# Need a custom glass or Acrilic tank. Where to buy?



## dsouthworth (Nov 21, 2011)

Who makes custom aquariums? 
In the next two years I'll be building a 12x1x1 tank. 
Thought I'd start my planning.


----------



## Lamplighter (Aug 3, 2012)

So a 90 gallon tank???

Build the tank yourself. You might find some used plate glass at one of teh glass companies. I'm not certain but I've only seen 4'x8' sheets of acrylic. It sort of seems like an odd size for a large tank.


----------



## Tarobot (Jun 27, 2010)

Spitfire is a glass wielder no? Chexk with him


----------



## Rastapus (Apr 21, 2010)

dsouthworth said:


> Who makes custom aquariums?
> In the next two years I'll be building a 12x1x1 tank.
> Thought I'd start my planning.


Dsouthworth,
Sounds like an interesting aquarium! I dont think the 12' will happen in glass, I could look into it for you. Most LFS will be able to offer you a quote on such an aquarium. Of course, pricing will change as two years go by, particularly on materials.


----------



## dsouthworth (Nov 21, 2011)

Itll be an inwall tank that runs the stretch of a wall. 

I do have a contact in the states, but I don't even want to think about those shipping charges. 
In the sattes from my guy he quoted $900. This included a 1x1 center brace every 3 feet and a tempered bottom.

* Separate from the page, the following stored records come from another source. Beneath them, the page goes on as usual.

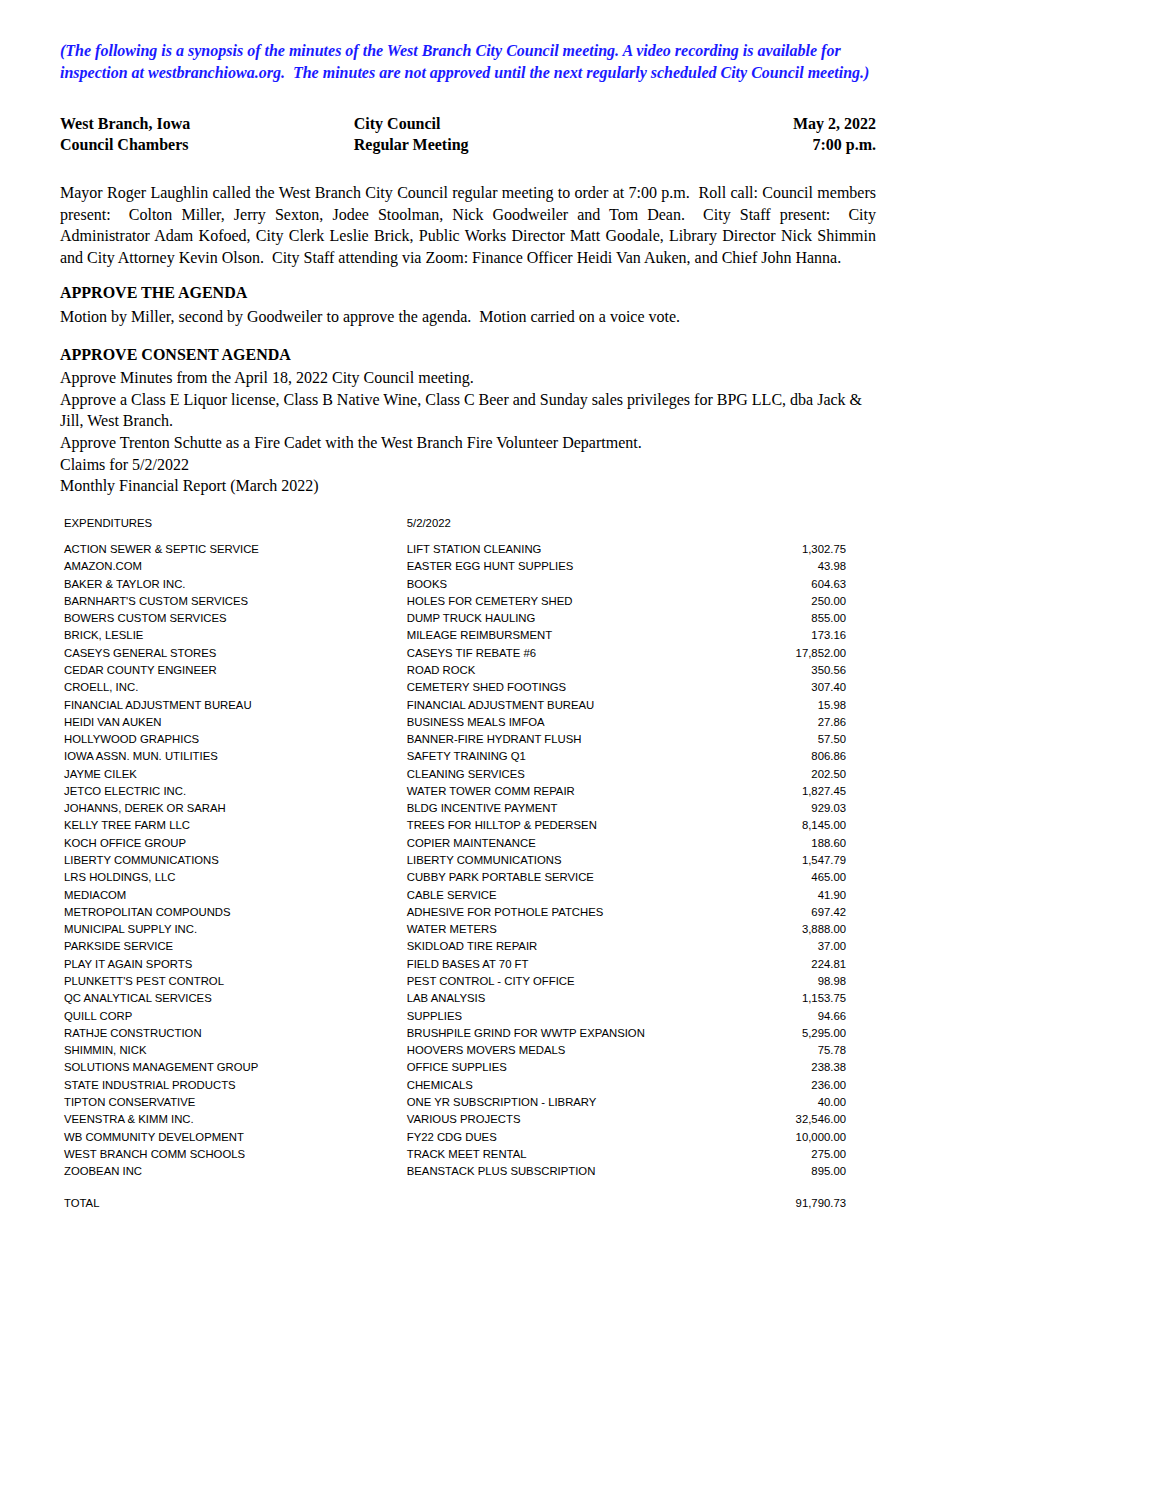(The following is a synopsis of the minutes of the West Branch City Council meeting. A video recording is available for inspection at westbranchiowa.org. The minutes are not approved until the next regularly scheduled City Council meeting.)
| West Branch, Iowa | City Council | May 2, 2022 |
| Council Chambers | Regular Meeting | 7:00 p.m. |
Mayor Roger Laughlin called the West Branch City Council regular meeting to order at 7:00 p.m. Roll call: Council members present: Colton Miller, Jerry Sexton, Jodee Stoolman, Nick Goodweiler and Tom Dean. City Staff present: City Administrator Adam Kofoed, City Clerk Leslie Brick, Public Works Director Matt Goodale, Library Director Nick Shimmin and City Attorney Kevin Olson. City Staff attending via Zoom: Finance Officer Heidi Van Auken, and Chief John Hanna.
APPROVE THE AGENDA
Motion by Miller, second by Goodweiler to approve the agenda. Motion carried on a voice vote.
APPROVE CONSENT AGENDA
Approve Minutes from the April 18, 2022 City Council meeting.
Approve a Class E Liquor license, Class B Native Wine, Class C Beer and Sunday sales privileges for BPG LLC, dba Jack & Jill, West Branch.
Approve Trenton Schutte as a Fire Cadet with the West Branch Fire Volunteer Department.
Claims for 5/2/2022
Monthly Financial Report (March 2022)
| EXPENDITURES | 5/2/2022 | |
| ACTION SEWER & SEPTIC SERVICE | LIFT STATION CLEANING | 1,302.75 |
| AMAZON.COM | EASTER EGG HUNT SUPPLIES | 43.98 |
| BAKER & TAYLOR INC. | BOOKS | 604.63 |
| BARNHART'S CUSTOM SERVICES | HOLES FOR CEMETERY SHED | 250.00 |
| BOWERS CUSTOM SERVICES | DUMP TRUCK HAULING | 855.00 |
| BRICK, LESLIE | MILEAGE REIMBURSMENT | 173.16 |
| CASEYS GENERAL STORES | CASEYS TIF REBATE #6 | 17,852.00 |
| CEDAR COUNTY ENGINEER | ROAD ROCK | 350.56 |
| CROELL, INC. | CEMETERY SHED FOOTINGS | 307.40 |
| FINANCIAL ADJUSTMENT BUREAU | FINANCIAL ADJUSTMENT BUREAU | 15.98 |
| HEIDI VAN AUKEN | BUSINESS MEALS IMFOA | 27.86 |
| HOLLYWOOD GRAPHICS | BANNER-FIRE HYDRANT FLUSH | 57.50 |
| IOWA ASSN. MUN. UTILITIES | SAFETY TRAINING Q1 | 806.86 |
| JAYME CILEK | CLEANING SERVICES | 202.50 |
| JETCO ELECTRIC INC. | WATER TOWER COMM REPAIR | 1,827.45 |
| JOHANNS, DEREK OR SARAH | BLDG INCENTIVE PAYMENT | 929.03 |
| KELLY TREE FARM LLC | TREES FOR HILLTOP & PEDERSEN | 8,145.00 |
| KOCH OFFICE GROUP | COPIER MAINTENANCE | 188.60 |
| LIBERTY COMMUNICATIONS | LIBERTY COMMUNICATIONS | 1,547.79 |
| LRS HOLDINGS, LLC | CUBBY PARK PORTABLE SERVICE | 465.00 |
| MEDIACOM | CABLE SERVICE | 41.90 |
| METROPOLITAN COMPOUNDS | ADHESIVE FOR POTHOLE PATCHES | 697.42 |
| MUNICIPAL SUPPLY INC. | WATER METERS | 3,888.00 |
| PARKSIDE SERVICE | SKIDLOAD TIRE REPAIR | 37.00 |
| PLAY IT AGAIN SPORTS | FIELD BASES AT 70 FT | 224.81 |
| PLUNKETT'S PEST CONTROL | PEST CONTROL - CITY OFFICE | 98.98 |
| QC ANALYTICAL SERVICES | LAB ANALYSIS | 1,153.75 |
| QUILL CORP | SUPPLIES | 94.66 |
| RATHJE CONSTRUCTION | BRUSHPILE GRIND FOR WWTP EXPANSION | 5,295.00 |
| SHIMMIN, NICK | HOOVERS MOVERS MEDALS | 75.78 |
| SOLUTIONS MANAGEMENT GROUP | OFFICE SUPPLIES | 238.38 |
| STATE INDUSTRIAL PRODUCTS | CHEMICALS | 236.00 |
| TIPTON CONSERVATIVE | ONE YR SUBSCRIPTION - LIBRARY | 40.00 |
| VEENSTRA & KIMM INC. | VARIOUS PROJECTS | 32,546.00 |
| WB COMMUNITY DEVELOPMENT | FY22 CDG DUES | 10,000.00 |
| WEST BRANCH COMM SCHOOLS | TRACK MEET RENTAL | 275.00 |
| ZOOBEAN INC | BEANSTACK PLUS SUBSCRIPTION | 895.00 |
| TOTAL | | 91,790.73 |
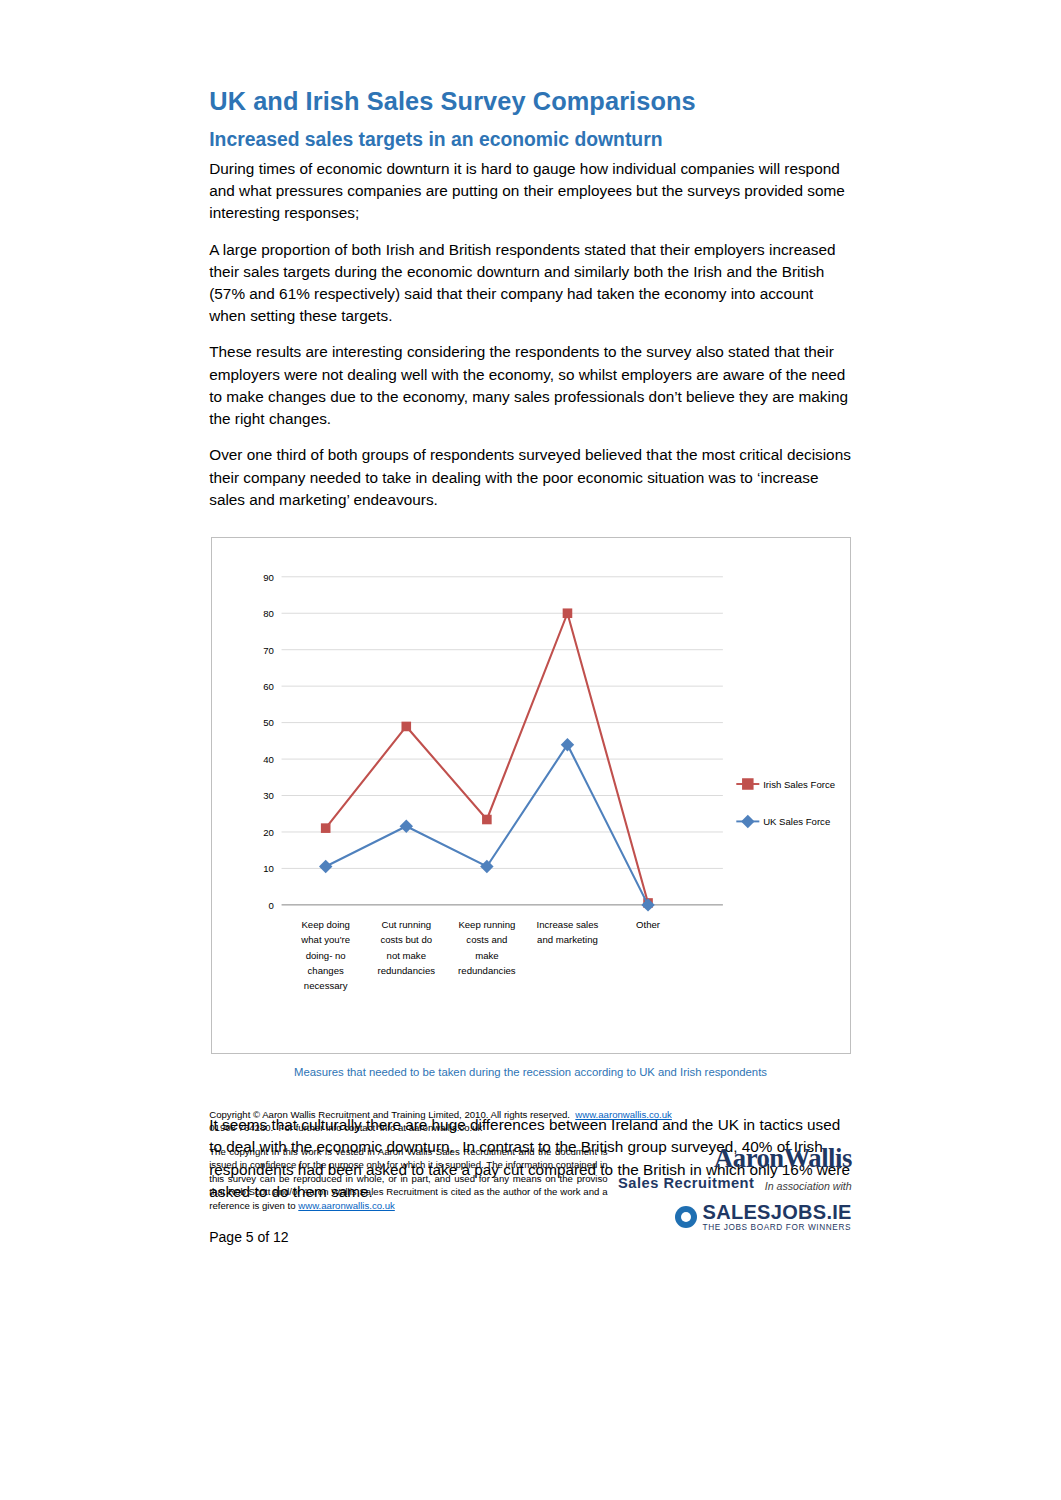UK and Irish Sales Survey Comparisons
Increased sales targets in an economic downturn
During times of economic downturn it is hard to gauge how individual companies will respond and what pressures companies are putting on their employees but the surveys provided some interesting responses;
A large proportion of both Irish and British respondents stated that their employers increased their sales targets during the economic downturn and similarly both the Irish and the British (57% and 61% respectively) said that their company had taken the economy into account when setting these targets.
These results are interesting considering the respondents to the survey also stated that their employers were not dealing well with the economy, so whilst employers are aware of the need to make changes due to the economy, many sales professionals don’t believe they are making the right changes.
Over one third of both groups of respondents surveyed believed that the most critical decisions their company needed to take in dealing with the poor economic situation was to ‘increase sales and marketing’ endeavours.
90 80 70 60 50 40 30 20 10 0 Irish Sales Force UK Sales Force Keep doing what you're doing- no changes necessary Cut running costs but do not make redundancies Keep running costs and make redundancies Increase sales and marketing Other
Measures that needed to be taken during the recession according to UK and Irish respondents
It seems that culturally there are huge differences between Ireland and the UK in tactics used to deal with the economic downturn. In contrast to the British group surveyed, 40% of Irish respondents had been asked to take a pay cut compared to the British in which only 16% were asked to do them same.
Copyright © Aaron Wallis Recruitment and Training Limited, 2010. All rights reserved. www.aaronwallis.co.uk
01908 764280. For further info contact ‘info at aaronwallis.co.uk’
The copyright in this work is vested in Aaron Wallis Sales Recruitment and the document is issued in confidence for the purpose only for which it is supplied. The information contained in this survey can be reproduced in whole, or in part, and used for any means on the proviso that Rob Scott and/or Aaron Wallis Sales Recruitment is cited as the author of the work and a reference is given to www.aaronwallis.co.uk
AaronWallis
Sales Recruitment In association with
SALESJOBS.IE
THE JOBS BOARD FOR WINNERS
Page 5 of 12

Also included four (4) 2" holes in the back glass. 

I'll be happy for any help or contacts that BCA has.


----------



## Diztrbd1 (Apr 21, 2010)

I dunno if this guy is still in biz Derek, but he used to be a sponsor here and built custom tanks. Here is his old section, you can try to contact him if no other luck
Munster Tanks


----------